Réflexion | 04.2022

Dans la compréhension de cette guerre fratricide entre la Russie et l’Ukraine, le facteur religieux est loin d’être négligeable. Il révèle la dimension nationale, voire nationaliste et l’autocéphalie qui caractérisent les Eglises orthodoxes au risque d’être assujetti au pouvoir politique, tentation à laquelle nos Eglises occidentales ont succombé en leur temps.

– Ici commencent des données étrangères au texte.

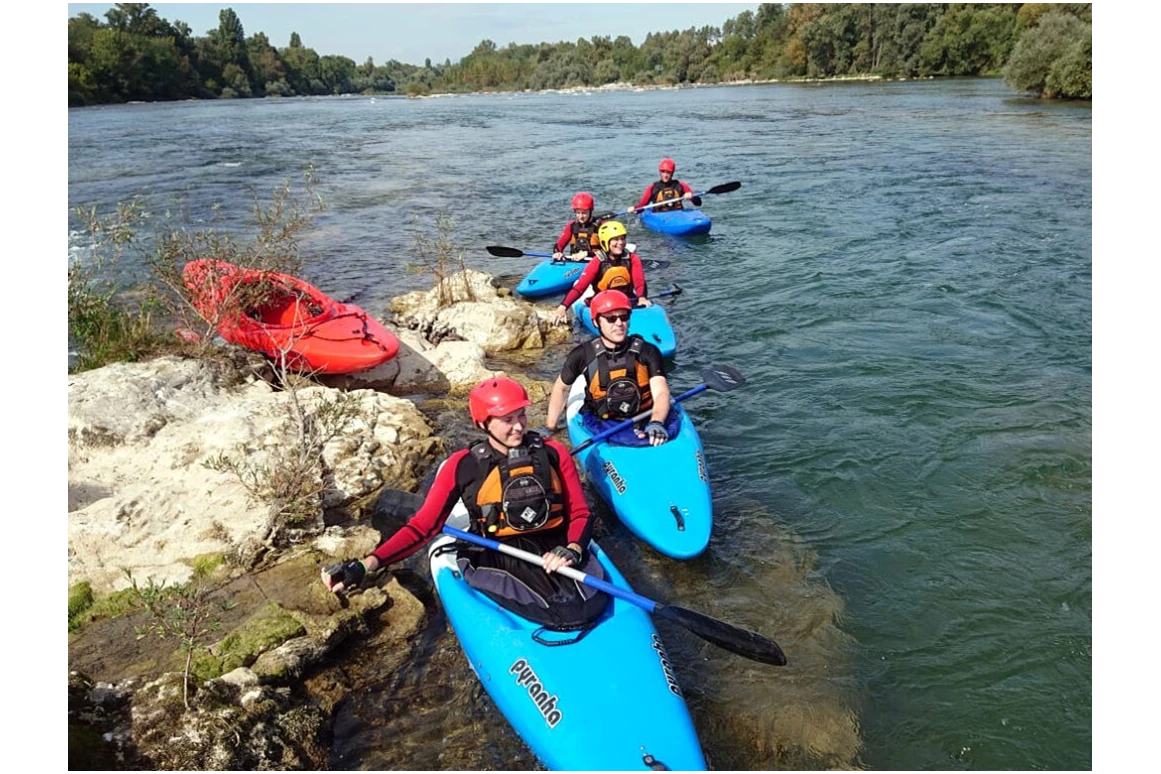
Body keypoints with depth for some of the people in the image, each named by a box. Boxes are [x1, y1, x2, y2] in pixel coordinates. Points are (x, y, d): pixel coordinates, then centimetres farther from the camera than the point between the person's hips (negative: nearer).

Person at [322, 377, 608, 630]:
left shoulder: (553, 453, 4)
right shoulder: (464, 466, 0)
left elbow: (580, 515, 7)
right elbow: (421, 527, -3)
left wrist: (572, 550, -16)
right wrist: (366, 565, -16)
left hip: (556, 550, 3)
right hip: (496, 562, -3)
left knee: (592, 605, -23)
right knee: (570, 611, -26)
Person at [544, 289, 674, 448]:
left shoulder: (648, 352, -1)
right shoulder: (584, 355, -1)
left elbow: (661, 393, -12)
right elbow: (561, 388, 15)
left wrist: (656, 423, -33)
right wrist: (548, 428, 14)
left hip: (647, 420, 2)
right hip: (603, 425, -2)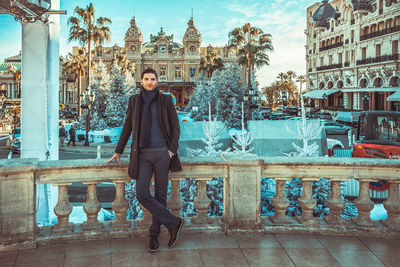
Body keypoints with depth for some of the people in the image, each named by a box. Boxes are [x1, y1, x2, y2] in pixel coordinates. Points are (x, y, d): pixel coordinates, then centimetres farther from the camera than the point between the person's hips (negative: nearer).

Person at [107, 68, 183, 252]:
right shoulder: (134, 100, 8)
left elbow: (175, 127, 3)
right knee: (142, 194, -13)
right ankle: (173, 223, 0)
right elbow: (127, 127, 14)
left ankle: (154, 235, 19)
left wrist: (172, 151, -9)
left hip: (162, 153, -1)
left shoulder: (166, 100, 2)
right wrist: (118, 152, 15)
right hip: (142, 154, 1)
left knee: (160, 195, 3)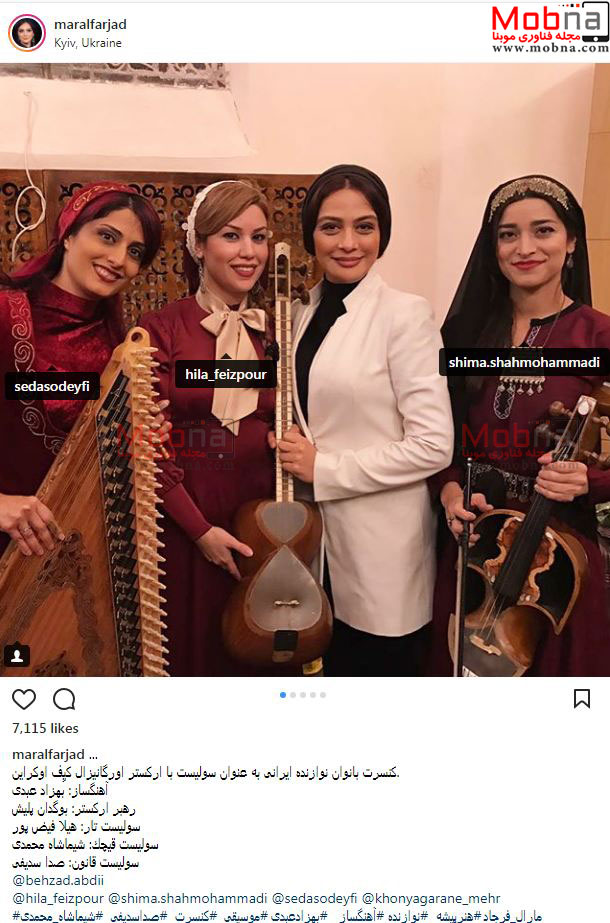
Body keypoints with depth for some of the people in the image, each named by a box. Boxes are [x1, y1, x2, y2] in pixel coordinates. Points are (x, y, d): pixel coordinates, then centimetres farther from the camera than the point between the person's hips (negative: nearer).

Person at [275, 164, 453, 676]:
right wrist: (294, 455, 1)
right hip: (314, 534, 6)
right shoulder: (305, 312, 8)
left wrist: (324, 468, -17)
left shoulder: (404, 314, -13)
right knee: (325, 668, 21)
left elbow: (433, 445, -18)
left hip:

Depuis le baptême du prince Vladimir 1er en 988, Kiev est le berceau orthodoxe de l’antique « Rus » vénéré autant par les Ukrainiens que les Russes. La laure des catacombes en est sans doute le lieu le plus visité : un ensemble d’églises aux coupoles dorées recouvre des grottes creusées au XIème siècle par les moines fondateurs, Antoine et Théodose, afin d’y vivre en ermites[1]. La laure haute, celle des églises est propriété du gouvernement ukrainien tandis que les catacombes dépendent du patriarcat de Moscou. Depuis l’invasion de la Crimée en 2014, l’Eglise d’Ukraine a revendiqué une autocéphalie reconnue en 2018 par le patriarche de Constantinople et dont se réjouissait le président Petro Porochenko. Deux semaines plus tard, le président russe Vladimir Poutine participait pour la première fois au synode des évêques avec Kirill 1er, « patriarche de Moscou et de toutes les Russies » – entendez la Grande Russie, la petite (L’Ukraine) et a blanche (la Biélorussie). Le 6 mars dernier, il a justifié dans un sermon enflammé aux accents complotistes, l’offensive de Poutine au nom de la défense du Donbass et surtout de la lutte contre « un pouvoir mondial » promouvant l’homosexualité « condamnée par la Parole de Dieu »[2]. Devant cette dérive autocratique du gouvernement russe et son soutien inconditionnel du patriarche de Moscou, de nombreuses Eglises affiliées à ce patriarcat vivent un réel malaise et font le choix de rejoindre l’Eglise autocéphale en Ukraine et le patriarcat de Constantinople pour celles qui sont en diaspora en Occident. Le 20 mars, son patriarche Bartholomée a déploré les ravages humains de la guerre et a appelé « à l’arrêt imédiat des hostilités ».

En Suisse romande, l’université de Fribourg a pris acte de la démission à contre-cœur du métropolite Hilarion, porte-parole du patriarche Kirill tandis que plusieurs fidèles de l’église orthodoxe de Vevey ont décidé de se retirer de leur Eglise.  Proche de Genève, le centre de Chambésy, affilié quant à lui au patriarcat de Constantinople depuis plus de cinquante ans, se veut accueillant aux réfugiés ukrainiens. Il leur propose le samedi matin, une liturgie pour trouver paix, consolation et réconciliation[3]. Chargée de cours en science des religions et spécialiste de la diaspora orthodoxe à l’Université de Fribourg, Maria Haemmerli analyse cette initiative comme fidèle à son ethos et à son histoire. « Dans les années 1960, les fondateurs du centre – russes au demeurant – avaient envie de voir naître une orthodoxie locale qui s’émancipe des couleurs ethniques pour s’ouvrir à la culture occidentale ».

 Ce combat entre David et Goliath démontre en tout cas la force de résistance d’un peuple face au délire totalitaire d’un nostalgique de l’empire soviétique. Il révèle la profonde et lointaine déchirure entre l’Orient et l’Occident, deux mondes avec deux visions antagonistes où la religion est souvent instrumentalisée mais où des pages de sainteté continuent de s’écrire comme au cœur de tout conflit.                                                                                                                                                               Alain Viret


[1] https://fr.wikipedia.org/wiki/Laure_des_Grottes_de_Kiev

[2] https://doc-catho.la-croix.com/6-mars-2022-Declaration-patriarche-Kirill-terme-Divine-liturgie-2022-03-18-1201205674

[3] comme le fait le p. Sviatoslav Horetskyi pour les communautés de l’Eglise gréco-catholique d’Ukraine à Genève et Lausanne.